L’ONG Générations futures conteste le calcul de taux résiduel de pesticides

Publié le : Last updated:

Un rayon de légumes dans un supermarché © AFP/Archives Sophie Lautier

Un rayon de légumes dans un supermarché © AFP/Archives Sophie Lautier

PARIS – (AFP) – L’ONG Générations futures affirme que le pourcentage de fruits et légumes contenant des pesticides au delà des seuils autorisés est « artificiellement » abaissé par le mode de calcul retenu par l’Union européenne depuis 2010.

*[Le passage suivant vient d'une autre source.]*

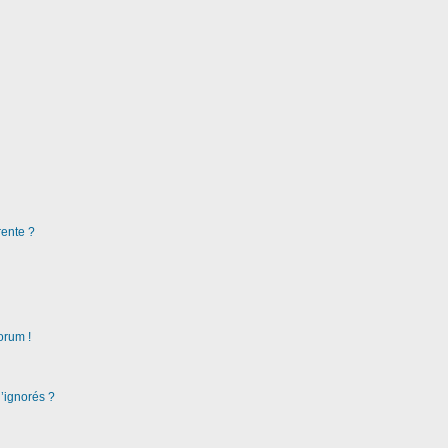
rente ?
orum !
d’ignorés ?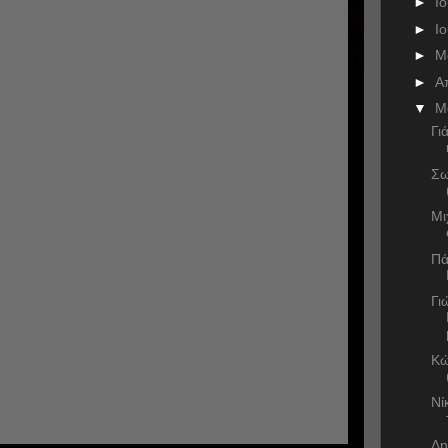
►
Ι
►
Ι
►
Μ
►
Α
▼
Μ
Γι
Σω
Μι
Πά
Γι
Κώ
Νί
Δη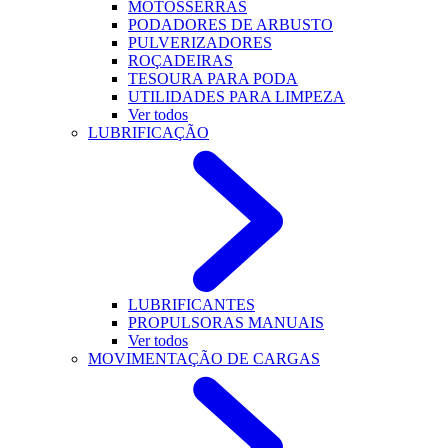
MOTOSSERRAS
PODADORES DE ARBUSTO
PULVERIZADORES
ROÇADEIRAS
TESOURA PARA PODA
UTILIDADES PARA LIMPEZA
Ver todos
LUBRIFICAÇÃO
LUBRIFICANTES
PROPULSORAS MANUAIS
Ver todos
MOVIMENTAÇÃO DE CARGAS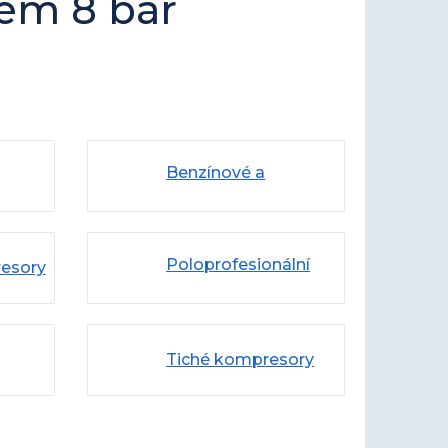
em 8 bar
Benzínové a
dieselové
Poloprofesionální
resory
kompresory
Tiché kompresory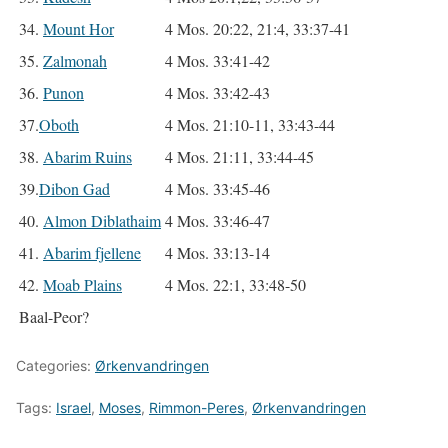
34.
Mount Hor
4 Mos. 20:22, 21:4, 33:37-41
35.
Zalmonah
4 Mos. 33:41-42
36.
Punon
4 Mos. 33:42-43
37.
Oboth
4 Mos. 21:10-11, 33:43-44
38.
Abarim Ruins
4 Mos. 21:11, 33:44-45
39.
Dibon Gad
4 Mos. 33:45-46
40.
Almon Diblathaim
4 Mos. 33:46-47
41.
Abarim fjellene
4 Mos. 33:13-14
42.
Moab Plains
4 Mos. 22:1, 33:48-50
Baal-Peor?
Categories:
Ørkenvandringen
Tags:
Israel
,
Moses
,
Rimmon-Peres
,
Ørkenvandringen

Le mode de calcul en question « revient dans les faits à doubler la tolérance par rapport aux résidus de pesticides et à exposer la population européenne à des quantités toujours plus grandes de ces produits toxiques dans leur alimentation, ce qui est un pur scandale », avance dans un communiqué François Veillerette, porte-parole de Générations futures.

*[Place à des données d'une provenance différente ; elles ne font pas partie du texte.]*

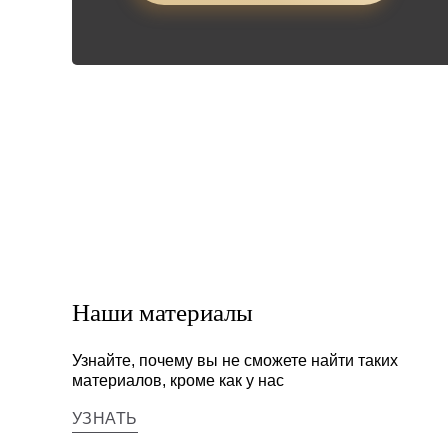
Наши материалы
Узнайте, почему вы не сможете найти таких
материалов, кроме как у нас
УЗНАТЬ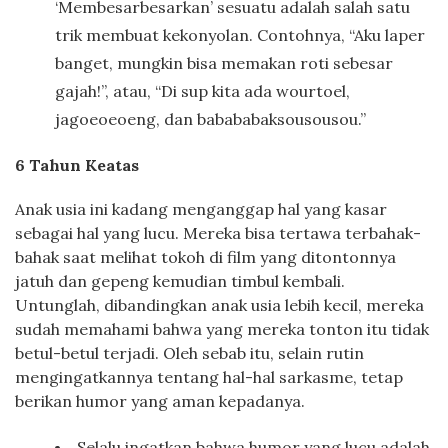
‘Membesarbesarkan’ sesuatu adalah salah satu
trik membuat kekonyolan. Contohnya, “Aku laper
banget, mungkin bisa memakan roti sebesar
gajah!”, atau, “Di sup kita ada wourtoel,
jagoeoeoeng, dan babababaksousousou.”
6 Tahun Keatas
Anak usia ini kadang menganggap hal yang kasar
sebagai hal yang lucu. Mereka bisa tertawa terbahak-
bahak saat melihat tokoh di film yang ditontonnya
jatuh dan gepeng kemudian timbul kembali.
Untunglah, dibandingkan anak usia lebih kecil, mereka
sudah memahami bahwa yang mereka tonton itu tidak
betul-betul terjadi. Oleh sebab itu, selain rutin
mengingatkannya tentang hal-hal sarkasme, tetap
berikan humor yang aman kepadanya.
Selalu ingatkan bahwa humor yang lucu adalah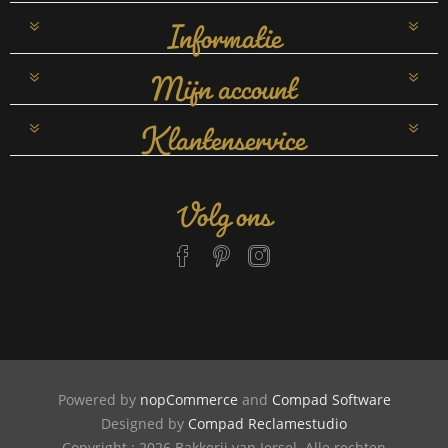
Informatie
Mijn account
Klantenservice
Volg ons
Powered by
nopCommerce
and
Compad Software
Designed by
Compad Reclamestudio
Copyright ; 2026 Bakkerij van Iersel. Alle rechten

Générations futures explique que le mode de calcul établit un intervalle d’incertitude à plus ou moins 50% de la valeur mesurée par des laboratoires. Mais « le tour de passe passe » réside dans la prise en compte, pour comparaison avec les seuils autorisés, non pas de la valeur mesurée mais de celle-ci amputée de 50%.

« Il s’agit ni plus ni moins que de diviser la valeur mesurée par deux avant de la comparer à la limite maximale de résidus » de pesticides, conclut Générations futures qui précise que ce mode de calcul est appliqué depuis 2010.

Selon l’ONG, en France, le pourcentage de fruits et légumes contenant des pesticides au delà des limites autorisées est passée « artificiellement » à 1,5% en 2010 contre 3% en 2009, selon des données récemment publiées.